The task
Write out the section of the viroid post that begins with the words containing "Apparently in some" and ends with "possible mutations. Weird!", keeping every character as it appears.

Apparently in some contexts, it's not 'survival of the fittest [genome]' or 'survival of the fittest [allel]'; but when the mutation rate is sufficiently high, it's more like "survival of the flattest [set of genomes' fitness]" - with viroids, a viroid can have the most fit set of RNA but if the 'nearby' RNA sets are all low-fitness, it's so likely to stray into them that it becomes unfit compared to another viroid whose RNA set may be lower fitness but has less disastrous possible mutations. Weird!

"Viroids: Survivors from the RNA World?", Flores et al 2014 https://pdf.yt/d/1mRWEvpPH2aAp0dl / https://dl.dropboxusercontent.com/u/5317066/2014-flores.pdf / http://libgen.org/scimag6/10.1146/annurev-micro-091313-103416.pdf :

"As a consequence of their high mutation rates (see below), some viroids display high genetic variability. This phenomenon has been observed after inoculating plants with infectious viroid cDNAs (usually head-to-tail dimeric constructs) or their transcripts (mimicking replicative intermediates) and quantifying the heterogeneity of the resulting progeny. The diversity observed in the family Pospiviroidae, e.g., in PSTVd (57), Citrus exocortis viroid (5, 64, 135), Citrus bent leaf viroid (52), Chrysanthemum stunt viroid (CSVd) (16), and Citrus dwarfing viroid (131), is relatively low, and the consensus sequence does not deviate significantly from the wild type. However, in the family Avsunviroidae, e.g., PLMVd (2, 94) and CChMVd (16, 23), the resulting population is a complex spectrum of mutants and the consensus sequence often changes over time or is difficult to define. This difference is most likely caused by the distinct replication fidelity of the RNA polymerases involved (see below), with selection imposed by the host also shaping the final distribution of genetic variants (5, 122, 131, 139).

Dataset extract

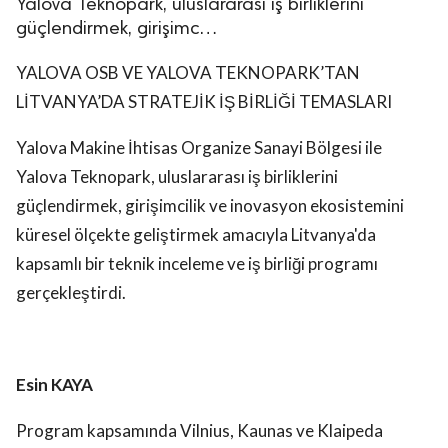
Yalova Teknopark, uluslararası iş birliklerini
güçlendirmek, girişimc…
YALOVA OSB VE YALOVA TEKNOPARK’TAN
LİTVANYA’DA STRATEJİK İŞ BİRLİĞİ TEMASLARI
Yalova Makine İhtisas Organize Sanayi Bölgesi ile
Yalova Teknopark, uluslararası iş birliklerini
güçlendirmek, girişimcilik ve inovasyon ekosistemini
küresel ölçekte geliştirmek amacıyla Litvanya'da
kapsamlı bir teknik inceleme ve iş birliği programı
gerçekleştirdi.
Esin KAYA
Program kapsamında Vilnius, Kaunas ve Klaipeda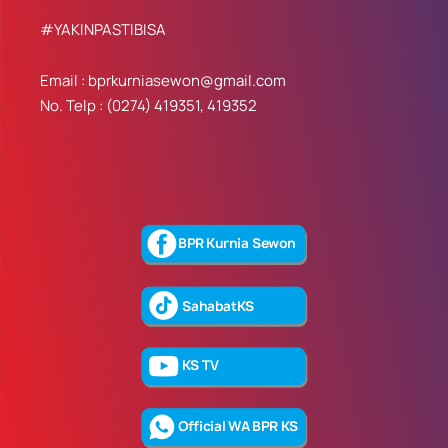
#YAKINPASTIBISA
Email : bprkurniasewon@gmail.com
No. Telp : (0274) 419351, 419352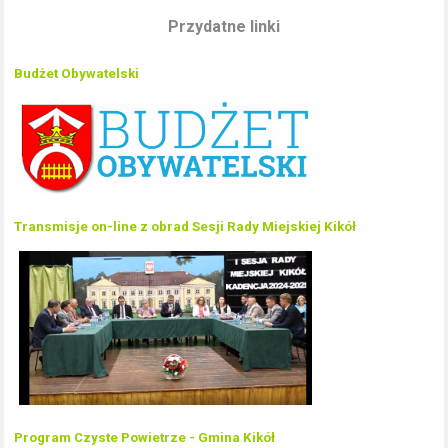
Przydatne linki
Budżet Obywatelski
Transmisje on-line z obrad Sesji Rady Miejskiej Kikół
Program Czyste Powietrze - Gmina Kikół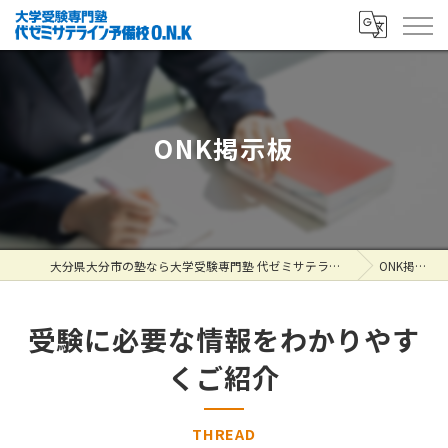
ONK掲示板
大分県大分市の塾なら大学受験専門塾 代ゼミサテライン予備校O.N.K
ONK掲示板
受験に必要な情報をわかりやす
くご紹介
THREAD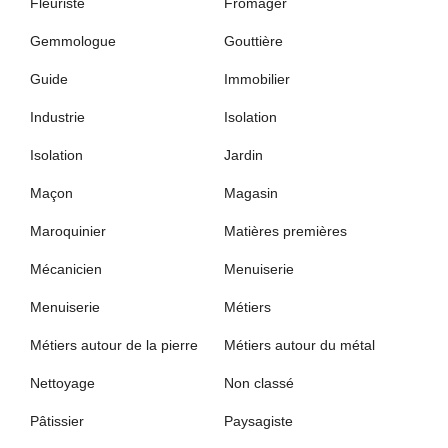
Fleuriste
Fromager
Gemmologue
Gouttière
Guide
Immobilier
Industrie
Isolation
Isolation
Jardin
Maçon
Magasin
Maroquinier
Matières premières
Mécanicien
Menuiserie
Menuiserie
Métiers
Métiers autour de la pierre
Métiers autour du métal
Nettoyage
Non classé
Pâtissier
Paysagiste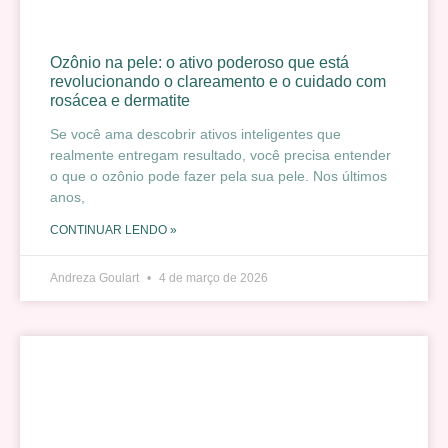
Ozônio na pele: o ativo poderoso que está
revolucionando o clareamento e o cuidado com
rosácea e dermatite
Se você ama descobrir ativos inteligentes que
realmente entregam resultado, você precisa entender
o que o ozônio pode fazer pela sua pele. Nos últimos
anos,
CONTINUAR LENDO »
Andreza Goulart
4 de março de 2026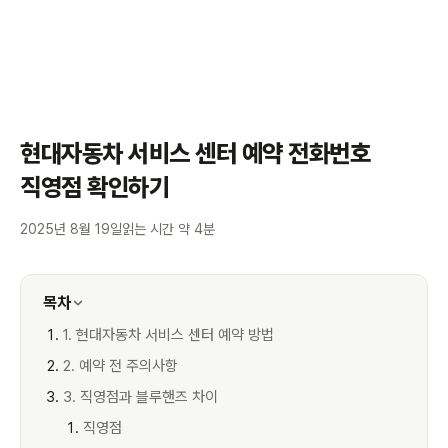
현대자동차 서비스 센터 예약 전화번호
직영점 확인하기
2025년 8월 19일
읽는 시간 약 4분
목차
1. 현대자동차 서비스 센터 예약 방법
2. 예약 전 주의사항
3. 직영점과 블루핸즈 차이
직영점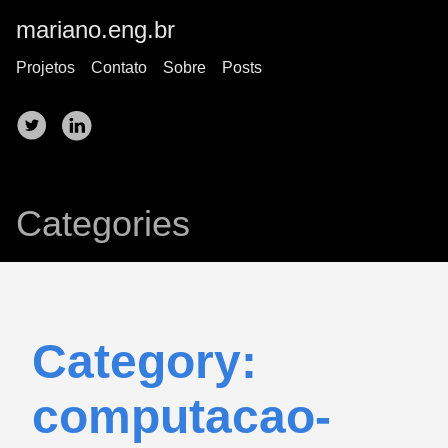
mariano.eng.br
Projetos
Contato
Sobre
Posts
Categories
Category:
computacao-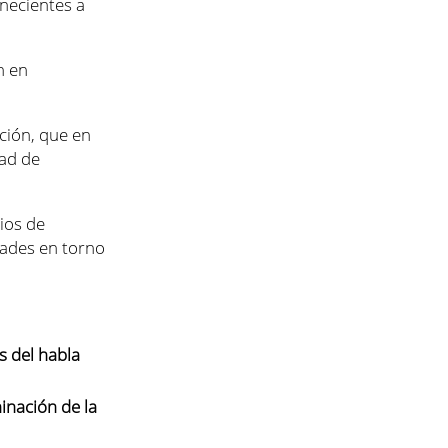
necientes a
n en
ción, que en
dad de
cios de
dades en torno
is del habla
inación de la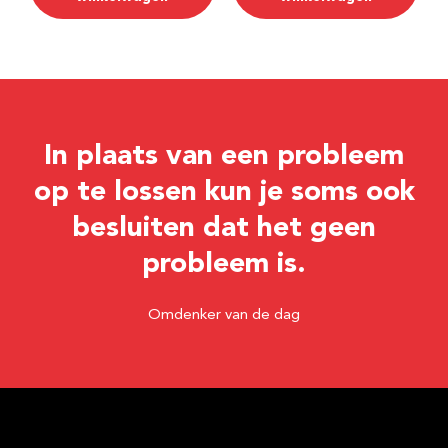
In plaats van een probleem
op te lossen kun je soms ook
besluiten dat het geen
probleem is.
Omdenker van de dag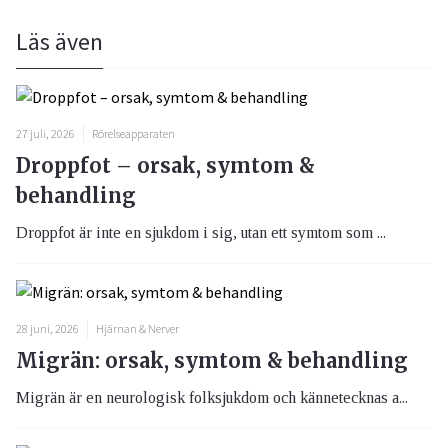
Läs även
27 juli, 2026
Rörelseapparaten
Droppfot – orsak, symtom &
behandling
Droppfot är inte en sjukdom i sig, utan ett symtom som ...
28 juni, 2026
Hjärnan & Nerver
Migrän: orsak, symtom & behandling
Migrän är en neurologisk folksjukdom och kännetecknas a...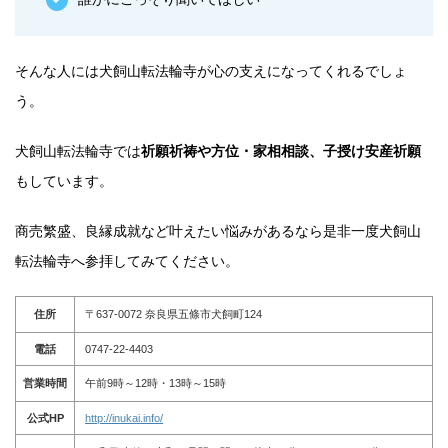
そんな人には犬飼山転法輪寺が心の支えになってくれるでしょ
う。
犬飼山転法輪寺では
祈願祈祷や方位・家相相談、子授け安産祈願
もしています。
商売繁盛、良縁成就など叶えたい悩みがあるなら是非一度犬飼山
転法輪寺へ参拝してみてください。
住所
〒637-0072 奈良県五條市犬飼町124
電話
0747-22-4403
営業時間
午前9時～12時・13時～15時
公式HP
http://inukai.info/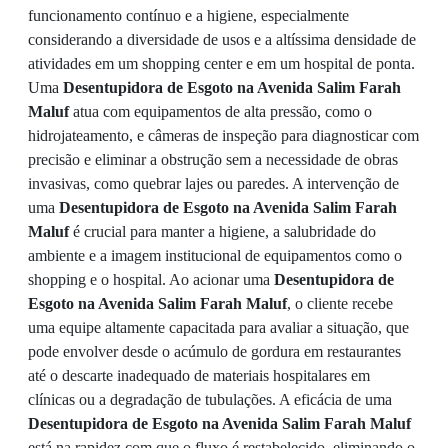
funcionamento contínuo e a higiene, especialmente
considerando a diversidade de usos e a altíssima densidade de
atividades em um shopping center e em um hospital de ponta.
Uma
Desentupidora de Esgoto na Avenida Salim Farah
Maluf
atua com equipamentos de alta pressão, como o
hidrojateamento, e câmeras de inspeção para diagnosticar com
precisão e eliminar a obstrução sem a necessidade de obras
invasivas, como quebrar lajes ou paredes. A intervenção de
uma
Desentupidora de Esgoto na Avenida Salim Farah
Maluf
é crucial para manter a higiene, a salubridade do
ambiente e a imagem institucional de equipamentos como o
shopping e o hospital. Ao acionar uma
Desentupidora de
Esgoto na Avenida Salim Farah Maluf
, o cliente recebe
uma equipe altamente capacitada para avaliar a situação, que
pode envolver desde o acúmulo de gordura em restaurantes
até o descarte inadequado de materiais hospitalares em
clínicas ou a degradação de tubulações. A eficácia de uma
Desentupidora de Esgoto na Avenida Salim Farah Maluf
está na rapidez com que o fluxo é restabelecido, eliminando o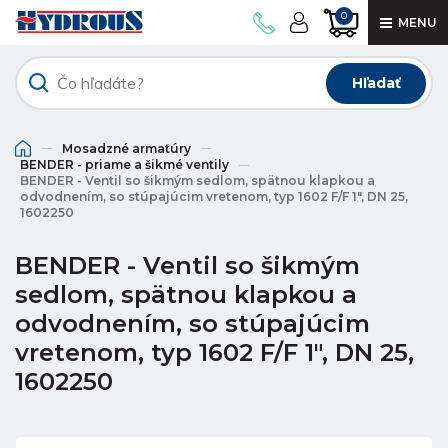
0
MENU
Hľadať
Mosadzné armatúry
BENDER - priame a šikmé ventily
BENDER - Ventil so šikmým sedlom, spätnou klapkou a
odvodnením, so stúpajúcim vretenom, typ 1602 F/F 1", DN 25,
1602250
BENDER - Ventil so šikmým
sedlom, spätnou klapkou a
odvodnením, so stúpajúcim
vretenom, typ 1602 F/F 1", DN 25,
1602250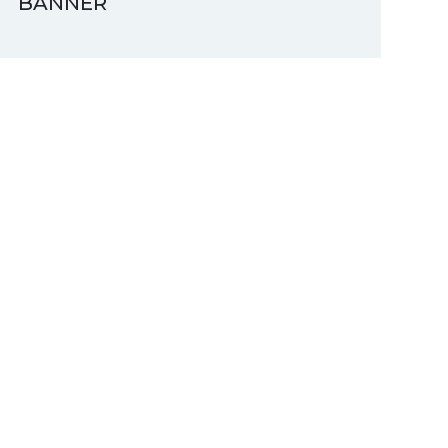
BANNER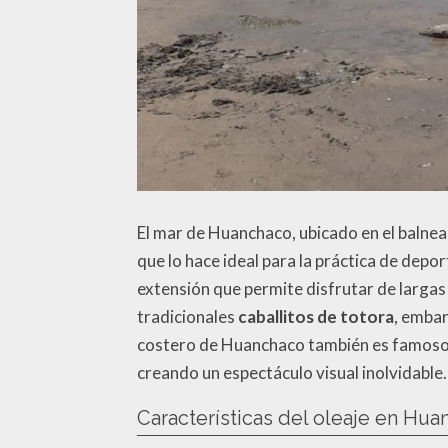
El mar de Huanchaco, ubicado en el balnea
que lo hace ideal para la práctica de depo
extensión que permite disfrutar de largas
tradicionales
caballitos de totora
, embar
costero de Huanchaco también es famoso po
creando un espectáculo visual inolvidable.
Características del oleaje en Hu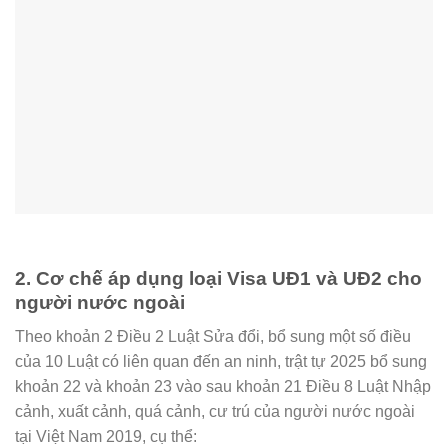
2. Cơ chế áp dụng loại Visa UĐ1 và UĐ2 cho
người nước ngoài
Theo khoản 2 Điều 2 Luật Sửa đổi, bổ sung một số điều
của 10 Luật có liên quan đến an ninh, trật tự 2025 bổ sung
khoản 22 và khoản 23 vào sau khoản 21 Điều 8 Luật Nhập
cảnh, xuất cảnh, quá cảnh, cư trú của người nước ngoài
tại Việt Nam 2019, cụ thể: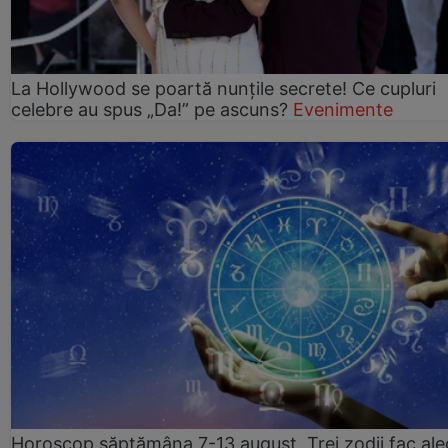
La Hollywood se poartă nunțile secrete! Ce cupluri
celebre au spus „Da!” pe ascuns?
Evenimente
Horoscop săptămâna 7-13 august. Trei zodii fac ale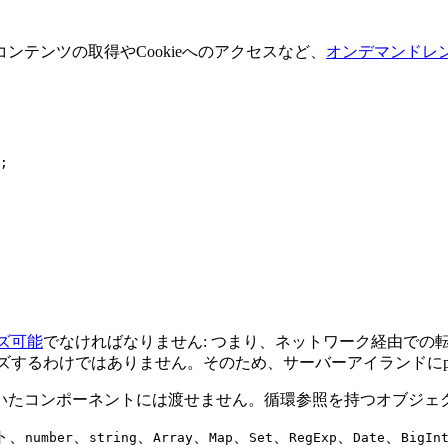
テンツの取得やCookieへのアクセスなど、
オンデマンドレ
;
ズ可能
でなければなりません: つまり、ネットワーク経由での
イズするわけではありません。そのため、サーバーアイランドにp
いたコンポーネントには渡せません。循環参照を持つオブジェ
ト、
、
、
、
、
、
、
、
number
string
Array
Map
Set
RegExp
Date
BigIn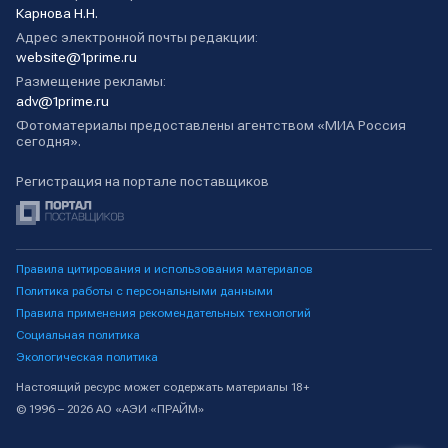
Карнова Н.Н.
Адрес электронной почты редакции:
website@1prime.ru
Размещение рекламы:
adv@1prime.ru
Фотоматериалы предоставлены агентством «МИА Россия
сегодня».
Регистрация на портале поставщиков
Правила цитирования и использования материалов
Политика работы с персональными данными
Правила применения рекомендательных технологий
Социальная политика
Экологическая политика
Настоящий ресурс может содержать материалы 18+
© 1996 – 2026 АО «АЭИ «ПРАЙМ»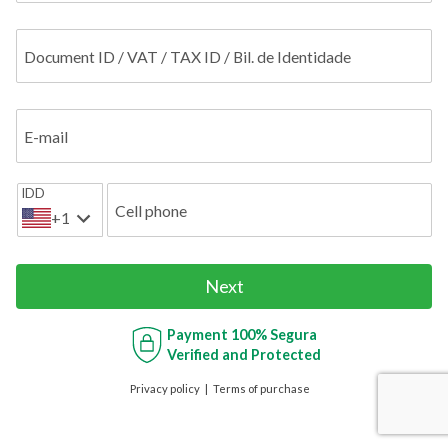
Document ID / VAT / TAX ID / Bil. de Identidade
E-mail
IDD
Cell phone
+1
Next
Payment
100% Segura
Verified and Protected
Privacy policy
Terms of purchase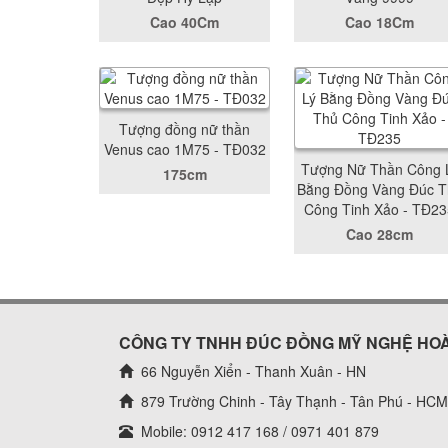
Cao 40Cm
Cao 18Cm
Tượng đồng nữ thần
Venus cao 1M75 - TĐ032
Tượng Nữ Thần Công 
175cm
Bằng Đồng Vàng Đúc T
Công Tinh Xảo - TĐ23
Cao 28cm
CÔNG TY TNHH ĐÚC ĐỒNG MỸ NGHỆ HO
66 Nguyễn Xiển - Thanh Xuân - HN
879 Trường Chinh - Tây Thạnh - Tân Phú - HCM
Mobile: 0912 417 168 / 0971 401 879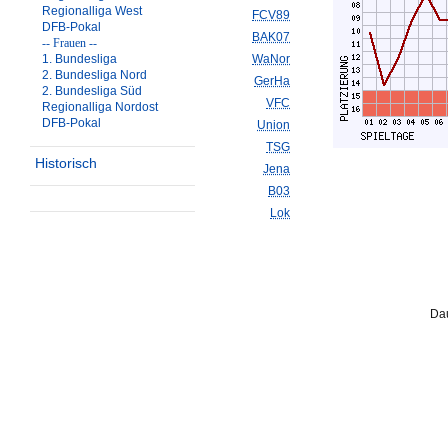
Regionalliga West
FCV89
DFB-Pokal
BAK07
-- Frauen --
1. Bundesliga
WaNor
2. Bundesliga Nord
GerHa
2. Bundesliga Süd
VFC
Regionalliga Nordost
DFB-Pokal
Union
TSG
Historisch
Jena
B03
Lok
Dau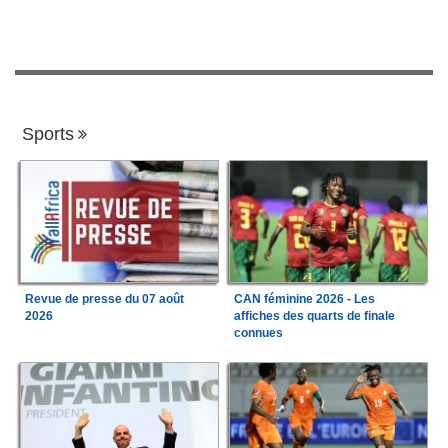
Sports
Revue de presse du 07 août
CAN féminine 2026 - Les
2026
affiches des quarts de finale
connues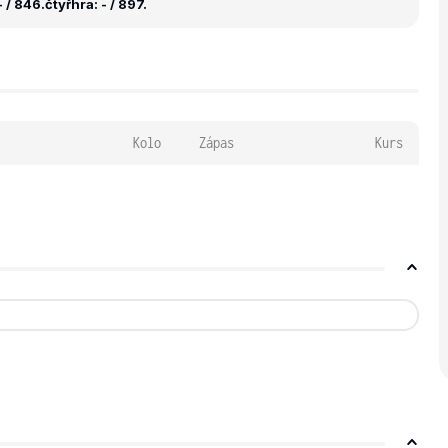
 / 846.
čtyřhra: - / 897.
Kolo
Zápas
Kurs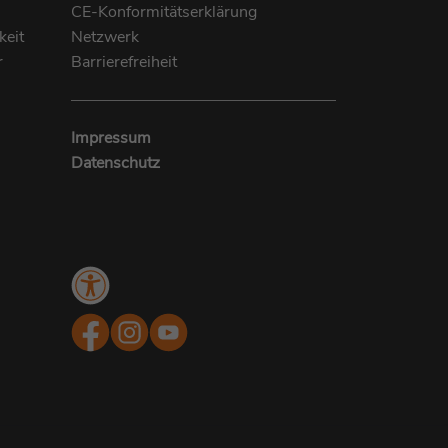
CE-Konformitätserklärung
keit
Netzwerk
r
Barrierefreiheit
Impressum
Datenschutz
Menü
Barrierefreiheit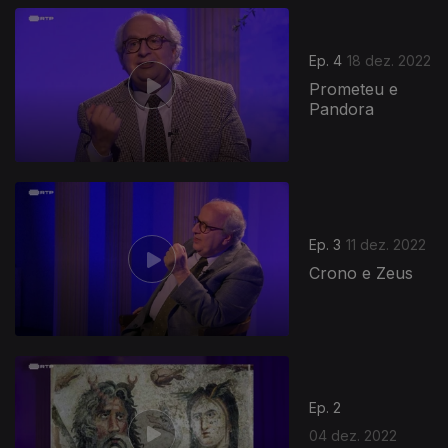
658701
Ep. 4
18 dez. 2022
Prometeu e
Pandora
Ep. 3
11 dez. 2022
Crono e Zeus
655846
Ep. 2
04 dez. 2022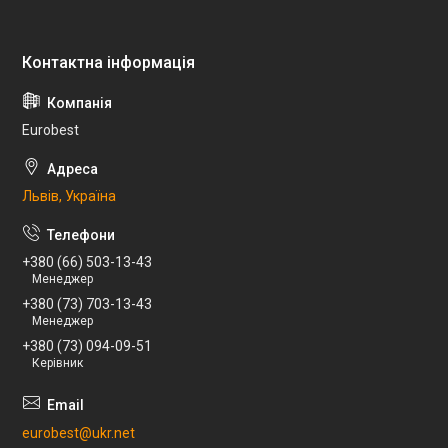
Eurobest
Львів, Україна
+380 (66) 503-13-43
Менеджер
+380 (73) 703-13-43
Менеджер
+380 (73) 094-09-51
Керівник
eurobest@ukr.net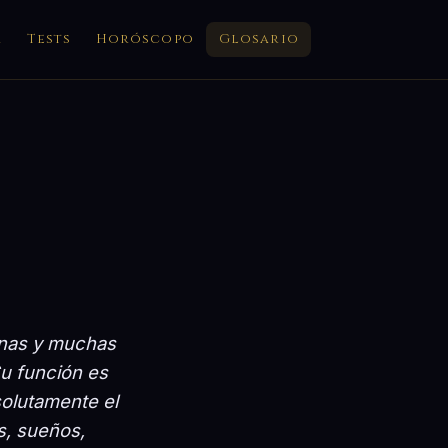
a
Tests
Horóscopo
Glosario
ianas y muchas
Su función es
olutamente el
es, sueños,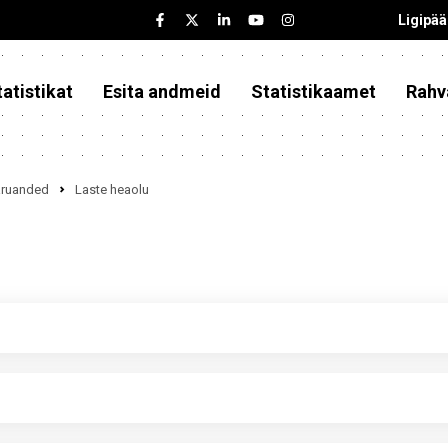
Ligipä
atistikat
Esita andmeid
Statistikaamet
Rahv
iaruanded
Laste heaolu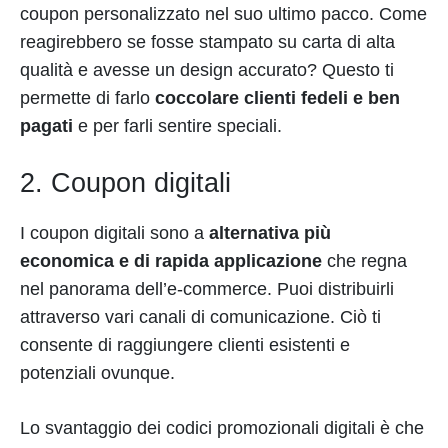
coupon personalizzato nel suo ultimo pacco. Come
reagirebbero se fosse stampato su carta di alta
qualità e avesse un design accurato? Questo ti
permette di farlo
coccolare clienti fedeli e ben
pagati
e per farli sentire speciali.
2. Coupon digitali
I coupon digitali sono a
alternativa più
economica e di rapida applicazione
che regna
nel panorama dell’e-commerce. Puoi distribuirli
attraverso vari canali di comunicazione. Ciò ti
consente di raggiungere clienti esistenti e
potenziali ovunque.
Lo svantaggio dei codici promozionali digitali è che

Output of the exercise
Apparently in some contexts, it's not 'survival of the fittest [genome]' or 'survival of the fittest [allel]'; but when the mutation rate is sufficiently high, it's more like "survival of the flattest [set of genomes' fitness]" - with viroids, a viroid can have the most fit set of RNA but if the 'nearby' RNA sets are all low-fitness, it's so likely to stray into them that it becomes unfit compared to another viroid whose RNA set may be lower fitness but has less disastrous possible mutations. Weird!